Add subtree dependency
# Add git subtree of 'master' branch into the relative directory 'modules/zlib'
git subtree add -P modules/zlib https://github.com/madler/zlib.git master --squash
Update subtree from the upstream remote repository
git subtree pull -P modules/zlib https://github.com/madler/zlib.git master --squash
Contribute changes from subtree back to the upstream remote repository
git subtree push -P modules/zlib https://github.com/madler/zlib.git master
Remove subtree dependency
# Remove git subtree from the relative directory 'modules/zlib'
git rm -f modules/zlib
Subtrees manual management problem
Initially git subtrees lack of the same repository duplicate problem which git submodules have. Therefore all repositories with multiple dependencies will be duplicated and require manual and careful management.
For instance CppBenchmark
repository presented four times in our sample:
~/gil/sample/CppBenchmark
~/gil/sample/CppCommon/modules/CppBenchmark - DUPLICATE!
~/gil/sample/CppLogging/modules/CppBenchmark - DUPLICATE!
~/gil/sample/CppLogging/modules/CppCommon/modules/CppBenchmark - DUPLICATE!
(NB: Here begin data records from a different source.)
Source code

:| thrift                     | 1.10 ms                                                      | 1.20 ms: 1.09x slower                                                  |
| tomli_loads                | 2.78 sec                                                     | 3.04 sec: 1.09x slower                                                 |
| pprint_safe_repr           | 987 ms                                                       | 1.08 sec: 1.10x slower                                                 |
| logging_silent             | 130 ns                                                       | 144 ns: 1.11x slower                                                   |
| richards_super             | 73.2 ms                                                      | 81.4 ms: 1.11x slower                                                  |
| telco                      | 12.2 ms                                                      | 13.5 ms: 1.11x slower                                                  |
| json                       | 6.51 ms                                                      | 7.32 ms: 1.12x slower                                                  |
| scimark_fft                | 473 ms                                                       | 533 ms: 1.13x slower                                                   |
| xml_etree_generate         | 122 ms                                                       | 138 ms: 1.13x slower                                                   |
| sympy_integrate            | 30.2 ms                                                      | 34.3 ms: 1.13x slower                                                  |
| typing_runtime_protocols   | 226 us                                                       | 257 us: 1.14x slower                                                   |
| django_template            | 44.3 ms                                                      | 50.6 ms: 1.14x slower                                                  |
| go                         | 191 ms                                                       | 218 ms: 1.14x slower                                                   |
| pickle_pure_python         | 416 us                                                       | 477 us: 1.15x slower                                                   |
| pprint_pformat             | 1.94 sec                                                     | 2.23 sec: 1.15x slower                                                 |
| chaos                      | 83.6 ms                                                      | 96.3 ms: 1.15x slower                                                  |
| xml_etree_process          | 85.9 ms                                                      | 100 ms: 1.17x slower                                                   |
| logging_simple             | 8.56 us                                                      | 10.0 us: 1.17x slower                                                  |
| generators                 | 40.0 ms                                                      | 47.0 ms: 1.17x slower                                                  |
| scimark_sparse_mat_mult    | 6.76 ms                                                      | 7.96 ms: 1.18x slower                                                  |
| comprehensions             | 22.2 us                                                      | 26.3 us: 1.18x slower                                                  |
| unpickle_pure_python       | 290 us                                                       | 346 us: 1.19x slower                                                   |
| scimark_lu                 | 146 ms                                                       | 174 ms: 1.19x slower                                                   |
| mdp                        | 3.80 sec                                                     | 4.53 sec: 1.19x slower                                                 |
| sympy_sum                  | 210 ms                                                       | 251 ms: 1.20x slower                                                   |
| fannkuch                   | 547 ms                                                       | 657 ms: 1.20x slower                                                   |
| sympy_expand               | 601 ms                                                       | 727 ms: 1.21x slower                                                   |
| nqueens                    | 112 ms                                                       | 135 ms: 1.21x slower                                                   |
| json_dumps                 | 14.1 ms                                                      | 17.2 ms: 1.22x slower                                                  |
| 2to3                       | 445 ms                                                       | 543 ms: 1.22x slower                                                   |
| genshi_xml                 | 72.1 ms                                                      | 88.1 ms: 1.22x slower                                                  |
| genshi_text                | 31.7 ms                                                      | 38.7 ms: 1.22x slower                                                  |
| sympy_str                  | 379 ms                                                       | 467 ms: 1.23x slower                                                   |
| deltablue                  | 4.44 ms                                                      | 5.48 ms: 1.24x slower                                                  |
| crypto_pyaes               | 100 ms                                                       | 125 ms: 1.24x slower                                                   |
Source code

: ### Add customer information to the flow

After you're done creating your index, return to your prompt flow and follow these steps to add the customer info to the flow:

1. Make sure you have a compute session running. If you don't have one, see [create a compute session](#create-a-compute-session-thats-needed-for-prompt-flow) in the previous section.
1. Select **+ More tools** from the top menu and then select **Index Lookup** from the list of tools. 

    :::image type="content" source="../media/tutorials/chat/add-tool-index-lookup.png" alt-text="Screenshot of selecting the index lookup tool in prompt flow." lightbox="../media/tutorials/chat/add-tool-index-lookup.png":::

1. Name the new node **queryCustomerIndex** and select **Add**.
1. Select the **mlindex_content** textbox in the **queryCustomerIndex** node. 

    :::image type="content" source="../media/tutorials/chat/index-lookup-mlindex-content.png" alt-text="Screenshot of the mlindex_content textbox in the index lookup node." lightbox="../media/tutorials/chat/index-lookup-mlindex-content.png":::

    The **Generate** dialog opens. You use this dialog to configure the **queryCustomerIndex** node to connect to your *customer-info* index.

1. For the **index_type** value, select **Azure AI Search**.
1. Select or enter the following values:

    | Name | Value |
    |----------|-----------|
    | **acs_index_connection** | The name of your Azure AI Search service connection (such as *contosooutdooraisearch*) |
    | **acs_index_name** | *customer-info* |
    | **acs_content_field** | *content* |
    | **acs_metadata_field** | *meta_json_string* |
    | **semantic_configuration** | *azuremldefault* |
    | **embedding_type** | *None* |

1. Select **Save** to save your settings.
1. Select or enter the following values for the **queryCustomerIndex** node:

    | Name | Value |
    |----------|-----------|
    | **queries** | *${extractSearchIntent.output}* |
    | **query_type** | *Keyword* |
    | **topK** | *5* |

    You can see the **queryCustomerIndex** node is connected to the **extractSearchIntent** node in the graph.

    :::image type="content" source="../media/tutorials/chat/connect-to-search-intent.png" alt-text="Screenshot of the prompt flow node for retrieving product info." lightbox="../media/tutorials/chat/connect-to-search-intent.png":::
The first problem if you updated CppBenchmark
and want to get the fix in all
dependent repositories you have to update them manually with the set of
git subtree pull
commands:
# Commit and push changes in CppBenchmark repository
cd CppBenchmark
git commit -a -m "Bugfix in CppBenchmark"
git push
cd ..
# Update CppCommon repository
cd CppCommon
git subtree pull --prefix modules/CppBenchmark https://github.com/chronoxor/test-CppBenchmark.git main --squash
git push
cd ..
# Update CppLogging repository
cd CppLogging
git subtree pull --prefix modules/CppBenchmark https://github.com/chronoxor/test-CppBenchmark.git main --squash
git subtree pull --prefix modules/CppCommon https://github.com/chronoxor/test-CppCommon.git main --squash
git push
cd ..
The second problem if you found a bug in CppBenchmark
while debugging
CppLogging
and want to fix it in place, push the changes and update all
repositories properly. In this case you need to make the following steps:
# Commit and push changes in CppBenchmark but from CppLogging repository
cd CppLogging
git commit -a -m "Bugfix in CppBenchmark (found in CppLogging repository)"
git push
git subtree push --prefix modules/CppBenchmark https://github.com/chronoxor/test-CppBenchmark.git main --squash
cd ..
# Update CppBenchmark repository
cd CppBenchmark
git pull
cd ..
# Update CppCommon repository
cd CppCommon
git subtree pull --prefix modules/CppBenchmark https://github.com/chronoxor/test-CppBenchmark.git main --squash
git push
cd ..
# Update CppLogging repository
cd CppLogging
git subtree pull --prefix modules/CppBenchmark https://github.com/chronoxor/test-CppBenchmark.git main --squash
git subtree pull --prefix modules/CppCommon https://github.com/chronoxor/test-CppCommon.git main --squash
git push
cd ..
As the result too much manual work should be done to make all repositories up to date. Definitely all commands should be stored into scripts with care. And this job requires some efforts and testing because it is very easy to make a mistake. Git subtrees are good and easy to use for small repositories without complicated hierarchy. But working with huge complicated repositories using git subtrees is a big challenge as git subtrees do not suppot recursing pull/push/update commands.